» Extrait cité:
+++++

Quelle est l’intuition fondamentale qui a présidé à la fondation de la Visitation par saint François de Sales et sainte Jeanne de Chantal, en 1610 ?
Mère Marie-Blandine : La Visitation a été avant tout créée comme un ordre accessible aux petites santés : il n’y a pas de mortifications extérieures importantes. Les deux saints s’étaient en effet rendu compte qu’il y avait dans le monde des âmes désireuses de se donner à Dieu mais qui ne pouvaient entrer dans les ordres car il y avait trop d’austérités extérieures. Saint François de Sales et sainte Jeanne de Chantal mettaient au contraire l’accent sur les mortifications intérieures.
Et quelle est la grande ligne spirituelle ?
La spiritualité est, elle aussi, toute simple et repose sur l’abandon à la Providence ! Ce que saint François de Sales appelait le « bon plaisir divin ». Nous devons être prêtes à accueillir tous les imprévus, même la maladie, comme une manifestation de la volonté de Dieu. Ensuite, nos Constitutions expliquent bien le rôle que nous devons remplir : l’ordre de la Visitation a été fondé « pour donner à Dieu des filles d’oraison, si intérieures qu’elles soient trouvées dignes de l’adorer en esprit et en vérité ». Cette expression de « filles d’oraison » est capitale. Ainsi, nous passons une heure et demie par jour en oraison dans le chœur de notre chapelle, sans compter les offices. Le reste du temps, nous devons rester unies à Dieu, même en accomplissant notre travail ! Nous nous efforçons de vivre selon l’esprit de notre fondateur : « Un esprit qui ne cherche que Dieu et tend continuellement à s’unir à Lui, indépendant de tout, excepté du bon plaisir divin. […] Un esprit d’une profonde humilité envers Dieu et d’une grande douceur envers le prochain. »

+++++

Éléments d'un jeu de données:
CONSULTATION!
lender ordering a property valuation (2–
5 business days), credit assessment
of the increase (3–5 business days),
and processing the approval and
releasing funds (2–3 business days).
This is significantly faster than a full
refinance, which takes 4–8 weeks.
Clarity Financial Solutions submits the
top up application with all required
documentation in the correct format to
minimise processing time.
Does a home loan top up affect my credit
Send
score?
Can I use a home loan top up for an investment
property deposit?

+++++

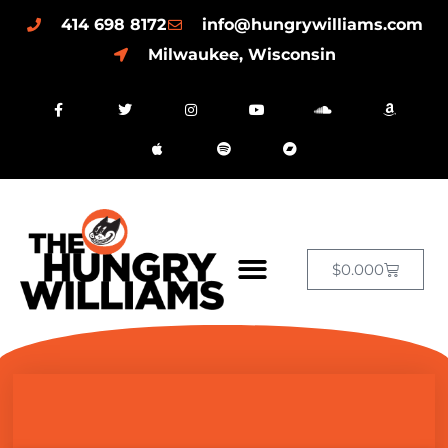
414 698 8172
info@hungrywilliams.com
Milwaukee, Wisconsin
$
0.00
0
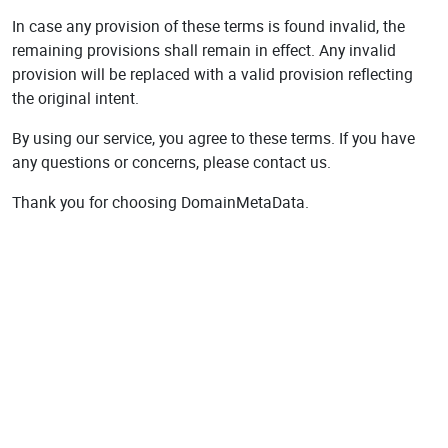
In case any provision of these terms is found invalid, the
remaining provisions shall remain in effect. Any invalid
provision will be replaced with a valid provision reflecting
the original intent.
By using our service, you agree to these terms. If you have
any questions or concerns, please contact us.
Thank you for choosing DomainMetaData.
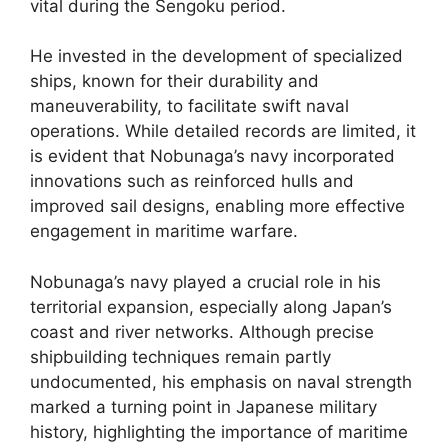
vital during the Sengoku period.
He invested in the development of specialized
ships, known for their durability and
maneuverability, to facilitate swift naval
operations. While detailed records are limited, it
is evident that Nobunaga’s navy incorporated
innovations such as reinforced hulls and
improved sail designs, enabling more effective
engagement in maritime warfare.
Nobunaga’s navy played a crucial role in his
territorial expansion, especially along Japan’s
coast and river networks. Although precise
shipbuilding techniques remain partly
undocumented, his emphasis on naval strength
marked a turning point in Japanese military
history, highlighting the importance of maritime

+++++

» Questions d'étude:
• A. Recopiez le passage de l'extrait sur la Visitation qui commence par les mots « Quelle est l’intuition » et se termine par « les mortifications intérieures. ».
• B. Résumez l'extrait sur la Visitation en deux phrases.
• C. D'après l'extrait sur la Visitation, combien de temps les religieuses passent-elles chaque jour en oraison dans le chœur de leur chapelle ?
Les lignes ci-dessus n'ont aucun rapport avec l'extrait sur la Visitation.

» Corrigé:
• A.
Quelle est l’intuition fondamentale qui a présidé à la fondation de la Visitation par saint François de Sales et sainte Jeanne de Chantal, en 1610 ?
Mère Marie-Blandine : La Visitation a été avant tout créée comme un ordre accessible aux petites santés : il n’y a pas de mortifications extérieures importantes. Les deux saints s’étaient en effet rendu compte qu’il y avait dans le monde des âmes désireuses de se donner à Dieu mais qui ne pouvaient entrer dans les ordres car il y avait trop d’austérités extérieures. Saint François de Sales et sainte Jeanne de Chantal mettaient au contraire l’accent sur les mortifications intérieures.

• B. Selon Mère Marie-Blandine, saint François de Sales et sainte Jeanne de Chantal ont fondé la Visitation en 1610 comme un ordre accessible aux petites santés, qui privilégie les mortifications intérieures plutôt que les austérités extérieures. Sa spiritualité repose sur l'abandon à la Providence et vise à former des « filles d'oraison », qui prient une heure et demie par jour dans le chœur et restent unies à Dieu même en travaillant.

• C. Une heure et demie par jour, sans compter les offices.